I have been using Gaston's plspm r package for a couple of years to analyze marketing data. I started when I needed to test a path model in which one of the latent variables was a formative measure with far too many sparse indicators. Since then, I have used plspm to fit hierarchical models and compare different groups with small sample sizes. The package is easy to use with excellent documentation. However, the literature on Partial Least Squares Path Modeling (PLS-PM) desperately needs a more tutorial text like Gaston's book.

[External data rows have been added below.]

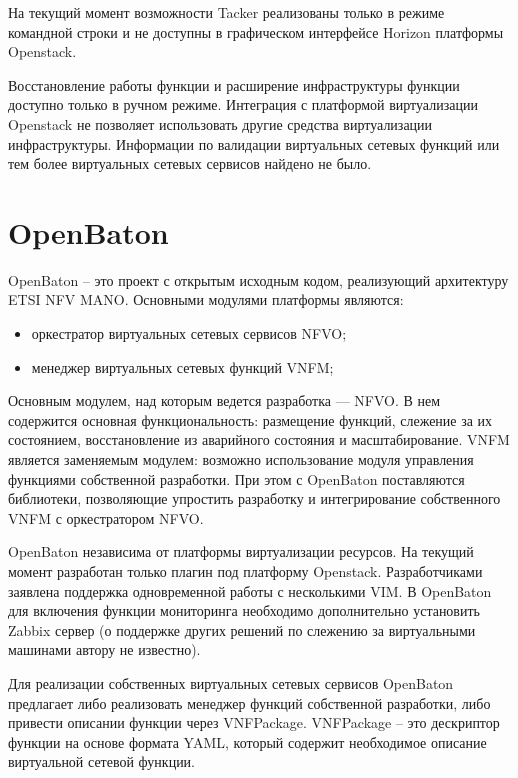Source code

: \documentclass[oneside,final,14pt,a4paper]{extreport}
\begin{document}
На текущий момент возможности Tacker реализованы только в режиме командной строки и не доступны в графическом интерфейсе Horizon платформы Openstack.

Восстановление работы функции и расширение инфраструктуры функции доступно только в ручном режиме. Интеграция с платформой виртуализации Openstack не позволяет использовать другие средства виртуализации инфраструктуры. Информации по валидации виртуальных сетевых функций или тем более виртуальных сетевых сервисов найдено не было.


\section{OpenBaton}
OpenBaton\cite{bib:openbaton} -- это проект с открытым исходным кодом, реализующий архитектуру ETSI NFV MANO. Основными модулями платформы являются:
\begin{itemize}
	\item оркестратор виртуальных сетевых сервисов NFVO;
	\item менеджер виртуальных сетевых функций VNFM;
\end{itemize}

Основным модулем, над которым ведется разработка --- NFVO. В нем содержится основная функциональность: размещение функций, слежение за их состоянием, восстановление из аварийного состояния и масштабирование. VNFM является заменяемым модулем: возможно использование модуля управления функциями собственной разработки. При этом с OpenBaton поставляются библиотеки, позволяющие упростить разработку и интегрирование собственного VNFM с оркестратором NFVO.

OpenBaton независима от платформы виртуализации ресурсов. На текущий момент разработан только плагин под платформу Openstack. Разработчиками заявлена поддержка одновременной работы с несколькими VIM. В OpenBaton для включения функции мониторинга необходимо дополнительно установить Zabbix сервер (о поддержке других решений по слежению за виртуальными машинами автору не известно).


Для реализации собственных виртуальных сетевых сервисов OpenBaton предлагает либо реализовать менеджер функций собственной разработки, либо привести описании функции через VNFPackage. VNFPackage -- это дескриптор функции на основе формата YAML, который содержит необходимое описание виртуальной сетевой функции.
\end{document}
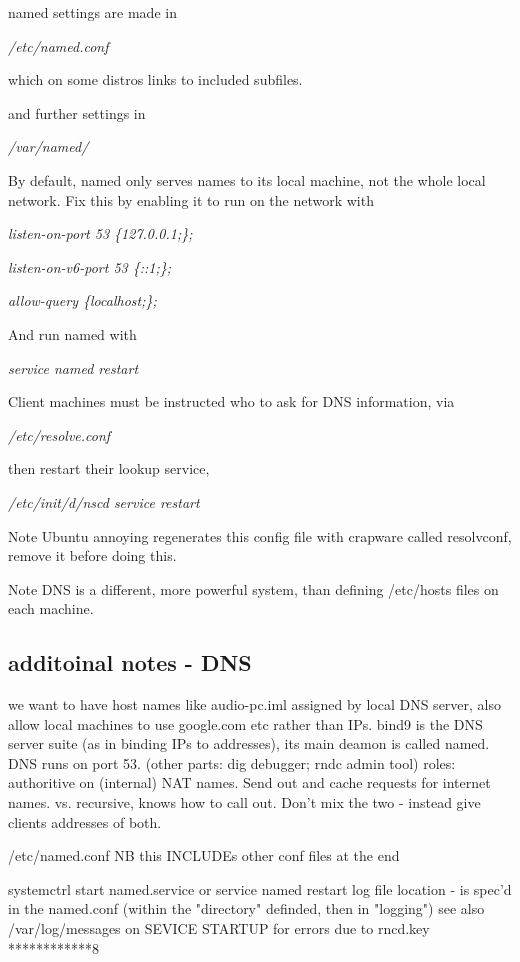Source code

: \documentclass[oneside,english]{scrbook}
\begin{document}
named settings are made in

\emph{/etc/named.conf}

which on some distros links to included subfiles.

and further settings in

\emph{/var/named/}

By default, named only serves names to its local machine, not the
whole local network. Fix this by enabling it to run on the network
with

\emph{listen-on-port 53 \{127.0.0.1;\}; }

\emph{listen-on-v6-port 53 \{::1;\}; }

\emph{allow-query \{localhost;\};}

And run named with

\emph{service named restart}

Client machines must be instructed who to ask for DNS information,
via 

\emph{/etc/resolve.conf}

then restart their lookup service,

\emph{/etc/init/d/nscd service restart}

Note Ubuntu annoying regenerates this config file with crapware called
resolvconf, remove it before doing this.

Note DNS is a different, more powerful system, than defining /etc/hosts
files on each machine.


\subsection{additoinal notes - DNS}
    we want to have host names like audio-pc.iml assigned by local DNS server, also allow local machines to use google.com etc rather than IPs.
    bind9 is the DNS server suite (as in binding IPs to addresses), its main deamon is called named.  DNS runs on port 53.
        (other parts: dig debugger; rndc admin tool)
    roles: authoritive on (internal) NAT names.   Send out and cache requests for internet names.
        vs. recursive, knows how to call out.   Don't mix the two - instead give clients addresses of both.

    /etc/named.conf
        NB this INCLUDEs other conf files at the end

    systemctrl start named.service      or  service named restart
    log file location - is spec'd in the named.conf (within the "directory" definded, then in "logging")
    see also /var/log/messages on SEVICE STARTUP for errors due to rncd.key ************8
\end{document}
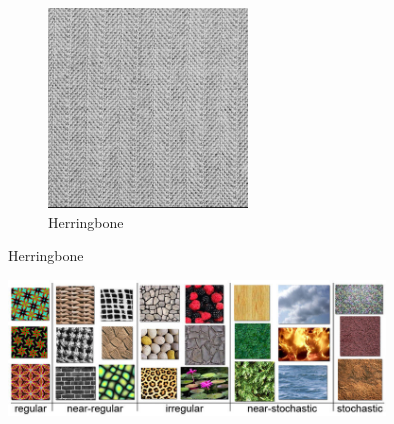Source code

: \documentclass{beamer}
\begin{document}
\begin{frame}
\begin{figure}[h]
\begin{subfigure}[b]{0.4\textwidth}
                \includegraphics[width=\textwidth]{herringbone}
                \caption{Herringbone}
                \label{fig:mm}
        \end{subfigure}
\end{figure}

\end{frame}

\begin{frame}
  \begin{figure}[h]
    \centering
    \includegraphics[width = 10cm]{stoc}
  \end{figure}

\end{frame}
\end{document}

I call it a comprehensive tutorial because it is both comprehensive and instructional. Gaston shows you step-by-step how to setup the R code to run plspm and interpret the resulting output. But there is a good deal of substance in his treatment. He takes you through the reflective-formative measurement distinction (which is not an easy task) and shows you in some detail the algorithm that is used to estimate the model parameters (also not a simple undertaking). Then he provides an entire chapter to step you through the complexities of a specific example using customer satisfaction data, which is the best known example of a PLS-PM. All of this is in the first five chapters of Part I. Part II covers special topics: comparing groups, moderating effects, hierarchical modeling, finite mixtures, and a very enjoyable and helpful historical account. Although these special topics are handled using PLS, the issues raised are important to all modeling and are worth learning about even if you never use plspm.

Gaston borrows a Spanish saying to describe R, "bueno, bonito y barato" (good, beautiful and cheap). It is also a good description of his book. The R community depends on individual researchers to share freely their very best work. Thank you Gaston.